Consider the following allegations of sexual harassment levied by Pamela Daniels, a secretary in the Pike County (Ohio) Prosecutor’s Office, against her boss, County Prosecutor Charles Robert Junk.

And then let’s answer the age-old question — lawful (but awful) bullying or unlawful harassment?

(1) he permitted male diversion officers (excluding Jason Savage) to work hours other than 8:30 a.m. to 4:30 p.m.;

(2) he did not strictly require male diversion officers (excluding Jason Savage) to punch a time clock;

(3) he accessed female employees’ computers to check on their personal internet search histories and, on one occasion, he accessed and left female employees’ search histories on their computer screens;

(4) he prohibited plaintiff Barron from cashing in her vacation time, but permitted male employees to do so;

(5) he laughed and chatted with male employees, but “smirked” at female employees;

(6) on one occasion, he commented to plaintiff Daniels that she looked like she had lost her best friend;

(7) he loudly popped packing materials in the area where the female employees worked;

(8) he told members of the public on one or two occasions that “these girls have work they need to be doing. I’m just making sure they’re doing what they’re supposed to do.”;

(9) he stated in front of female employees, “Everybody working. Nobody’s whining. That’s the way we like it.”;

(10) he asked, in front of the female employees, whether “everyone” had punched the time clock;

(11) he spoke to others about plaintiffs as if plaintiffs were not present; and

(12) he asked plaintiff Daniels on one occasion why she was wearing jeans and said “if you say so” and stomped off when plaintiff Daniels reminded him that he had given her additional time to comply with the dress code.
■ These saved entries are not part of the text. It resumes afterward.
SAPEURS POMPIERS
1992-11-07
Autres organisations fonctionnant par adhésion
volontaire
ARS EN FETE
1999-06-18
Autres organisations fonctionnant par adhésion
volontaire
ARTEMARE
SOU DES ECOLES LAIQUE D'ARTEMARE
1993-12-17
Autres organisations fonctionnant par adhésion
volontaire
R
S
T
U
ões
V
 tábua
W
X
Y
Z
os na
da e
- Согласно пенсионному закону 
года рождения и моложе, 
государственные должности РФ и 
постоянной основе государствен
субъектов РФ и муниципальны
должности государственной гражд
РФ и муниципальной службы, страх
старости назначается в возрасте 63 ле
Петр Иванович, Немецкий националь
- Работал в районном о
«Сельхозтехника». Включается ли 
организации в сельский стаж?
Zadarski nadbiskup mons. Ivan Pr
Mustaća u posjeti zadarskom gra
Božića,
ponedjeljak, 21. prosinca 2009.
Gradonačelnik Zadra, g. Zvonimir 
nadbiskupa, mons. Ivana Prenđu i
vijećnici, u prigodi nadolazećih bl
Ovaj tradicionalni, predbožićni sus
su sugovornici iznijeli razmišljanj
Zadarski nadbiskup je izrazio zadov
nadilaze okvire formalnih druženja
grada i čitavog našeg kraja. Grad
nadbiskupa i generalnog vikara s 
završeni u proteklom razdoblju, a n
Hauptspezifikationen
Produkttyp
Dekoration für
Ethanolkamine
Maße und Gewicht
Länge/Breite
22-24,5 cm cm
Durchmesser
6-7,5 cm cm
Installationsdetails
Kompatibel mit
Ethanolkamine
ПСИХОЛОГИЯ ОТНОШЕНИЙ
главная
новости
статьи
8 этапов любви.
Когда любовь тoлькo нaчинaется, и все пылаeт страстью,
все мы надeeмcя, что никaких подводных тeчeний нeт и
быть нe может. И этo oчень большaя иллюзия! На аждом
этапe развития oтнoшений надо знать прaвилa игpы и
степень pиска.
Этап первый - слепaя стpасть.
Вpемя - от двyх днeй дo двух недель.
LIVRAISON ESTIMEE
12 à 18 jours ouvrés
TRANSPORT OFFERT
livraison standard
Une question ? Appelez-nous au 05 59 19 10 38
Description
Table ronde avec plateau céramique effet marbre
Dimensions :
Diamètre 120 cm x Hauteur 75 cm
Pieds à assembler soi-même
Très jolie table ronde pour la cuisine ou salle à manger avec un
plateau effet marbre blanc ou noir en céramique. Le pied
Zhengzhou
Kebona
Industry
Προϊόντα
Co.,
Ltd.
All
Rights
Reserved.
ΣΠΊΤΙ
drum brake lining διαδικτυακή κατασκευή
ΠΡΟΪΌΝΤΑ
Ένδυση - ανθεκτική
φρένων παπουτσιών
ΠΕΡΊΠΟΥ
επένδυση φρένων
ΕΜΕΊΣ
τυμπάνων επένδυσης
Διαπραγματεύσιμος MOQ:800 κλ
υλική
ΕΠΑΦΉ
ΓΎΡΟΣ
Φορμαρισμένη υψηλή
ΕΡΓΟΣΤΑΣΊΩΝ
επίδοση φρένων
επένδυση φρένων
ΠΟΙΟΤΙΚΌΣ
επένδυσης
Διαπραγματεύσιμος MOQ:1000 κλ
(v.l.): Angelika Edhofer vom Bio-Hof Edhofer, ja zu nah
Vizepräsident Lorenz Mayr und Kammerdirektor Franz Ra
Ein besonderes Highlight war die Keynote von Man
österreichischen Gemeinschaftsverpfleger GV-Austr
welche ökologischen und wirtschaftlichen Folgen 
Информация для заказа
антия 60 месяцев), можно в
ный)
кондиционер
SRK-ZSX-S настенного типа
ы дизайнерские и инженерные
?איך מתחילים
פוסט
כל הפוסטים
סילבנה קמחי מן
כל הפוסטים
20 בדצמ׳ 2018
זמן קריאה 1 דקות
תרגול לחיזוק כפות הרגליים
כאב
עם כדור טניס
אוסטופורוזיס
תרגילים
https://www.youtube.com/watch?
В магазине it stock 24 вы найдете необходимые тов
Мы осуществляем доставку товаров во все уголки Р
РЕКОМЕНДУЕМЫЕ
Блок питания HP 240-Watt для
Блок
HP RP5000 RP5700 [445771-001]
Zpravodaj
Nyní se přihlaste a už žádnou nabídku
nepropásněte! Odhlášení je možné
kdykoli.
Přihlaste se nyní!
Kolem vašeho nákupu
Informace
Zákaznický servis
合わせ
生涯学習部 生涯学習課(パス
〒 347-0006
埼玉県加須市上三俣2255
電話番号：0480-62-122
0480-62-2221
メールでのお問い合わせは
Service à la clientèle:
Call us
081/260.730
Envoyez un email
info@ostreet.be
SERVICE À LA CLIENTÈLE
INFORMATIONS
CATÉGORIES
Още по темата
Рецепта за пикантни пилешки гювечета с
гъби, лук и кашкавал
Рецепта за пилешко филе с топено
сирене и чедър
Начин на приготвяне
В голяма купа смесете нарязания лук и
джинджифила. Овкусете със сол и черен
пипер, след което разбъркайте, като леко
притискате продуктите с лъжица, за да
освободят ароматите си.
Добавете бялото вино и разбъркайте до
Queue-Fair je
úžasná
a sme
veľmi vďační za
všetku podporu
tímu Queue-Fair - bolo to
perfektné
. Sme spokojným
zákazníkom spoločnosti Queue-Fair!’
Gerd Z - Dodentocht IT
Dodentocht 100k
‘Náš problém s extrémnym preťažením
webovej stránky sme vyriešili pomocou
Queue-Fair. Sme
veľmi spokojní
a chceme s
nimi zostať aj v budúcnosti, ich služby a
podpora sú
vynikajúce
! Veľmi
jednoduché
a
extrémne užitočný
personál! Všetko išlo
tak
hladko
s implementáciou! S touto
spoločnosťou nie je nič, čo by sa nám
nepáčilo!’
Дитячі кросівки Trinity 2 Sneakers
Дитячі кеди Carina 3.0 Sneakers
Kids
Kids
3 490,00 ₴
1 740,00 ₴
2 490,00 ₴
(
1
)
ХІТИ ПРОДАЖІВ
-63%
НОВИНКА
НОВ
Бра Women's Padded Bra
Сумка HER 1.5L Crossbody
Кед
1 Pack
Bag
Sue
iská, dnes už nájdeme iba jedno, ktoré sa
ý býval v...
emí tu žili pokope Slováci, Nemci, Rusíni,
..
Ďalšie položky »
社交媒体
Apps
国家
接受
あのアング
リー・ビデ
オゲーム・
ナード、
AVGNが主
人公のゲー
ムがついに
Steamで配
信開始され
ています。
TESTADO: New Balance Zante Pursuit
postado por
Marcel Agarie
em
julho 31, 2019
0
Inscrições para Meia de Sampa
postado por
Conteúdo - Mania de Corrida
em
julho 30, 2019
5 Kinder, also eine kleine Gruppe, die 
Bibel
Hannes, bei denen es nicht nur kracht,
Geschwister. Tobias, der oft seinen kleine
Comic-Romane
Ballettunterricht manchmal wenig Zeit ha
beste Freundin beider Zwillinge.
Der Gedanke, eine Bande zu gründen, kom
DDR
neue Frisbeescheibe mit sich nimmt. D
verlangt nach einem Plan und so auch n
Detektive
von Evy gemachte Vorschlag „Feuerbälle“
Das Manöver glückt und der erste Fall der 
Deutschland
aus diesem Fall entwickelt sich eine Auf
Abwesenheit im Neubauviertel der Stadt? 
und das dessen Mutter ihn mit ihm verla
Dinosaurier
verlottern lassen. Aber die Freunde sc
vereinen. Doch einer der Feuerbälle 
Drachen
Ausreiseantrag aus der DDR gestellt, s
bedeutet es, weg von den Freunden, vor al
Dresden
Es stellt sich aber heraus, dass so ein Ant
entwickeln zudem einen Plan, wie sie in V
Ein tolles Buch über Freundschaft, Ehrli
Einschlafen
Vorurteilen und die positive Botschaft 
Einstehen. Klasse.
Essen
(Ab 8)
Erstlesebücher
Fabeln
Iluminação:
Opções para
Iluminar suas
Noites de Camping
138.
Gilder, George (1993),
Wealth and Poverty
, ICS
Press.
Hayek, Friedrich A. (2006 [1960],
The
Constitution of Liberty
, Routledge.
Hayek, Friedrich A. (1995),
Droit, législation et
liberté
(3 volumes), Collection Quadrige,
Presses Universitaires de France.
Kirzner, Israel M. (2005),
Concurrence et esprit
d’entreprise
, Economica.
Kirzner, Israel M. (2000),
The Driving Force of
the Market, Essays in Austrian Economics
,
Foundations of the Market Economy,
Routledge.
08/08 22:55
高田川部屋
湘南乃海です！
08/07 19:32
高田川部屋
Lawful (but awful) bullying, or unlawful sexual harassment?
According to the 6th Circuit, the answer is lawful (but awful) bullying.

There is little doubt that the working relationship between Junk and Daniels deteriorated significantly after October 2013. However, the listed instances of alleged harassment, even in the aggregate, would not be considered by a rational person to be sufficiently severe or pervasive so as to alter the conditions of the plaintiff’s employment. One of the instances of alleged harassment. … Numerous others involved implementation of office policies that reflected the realities of the responsibilities of office personnel. Others were relatively innocent, singular occurrences, comments that were not objectively hostile or abusive, or “mere offensive utterance[s].” … Without question, Junk’s actions in that regard showed both immaturity and bad judgment. The totality of the circumstances, however, do not support the conclusion that the working environment was objectively hostile or abusive.

I could construct a plausible argument that a jury, not a judge, should decide whether Junk sexually harassed Daniels, and a different panel of judges could see this issue differently and side with Daniels.

Do you know, however, the best course of action to remove any uncertainty over the issue of whether boorish office behavior crosses the line from lawful bullying to unlawful harassment?

Don’t employ assholes. Period.

It’s just that simple.
And, lest you worry that Junk and his employer got off scot-free, Daniels prevailed on her retaliation claim, as not only did Junk subject her to this litany of misconduct, but he also fired her after she complained about it.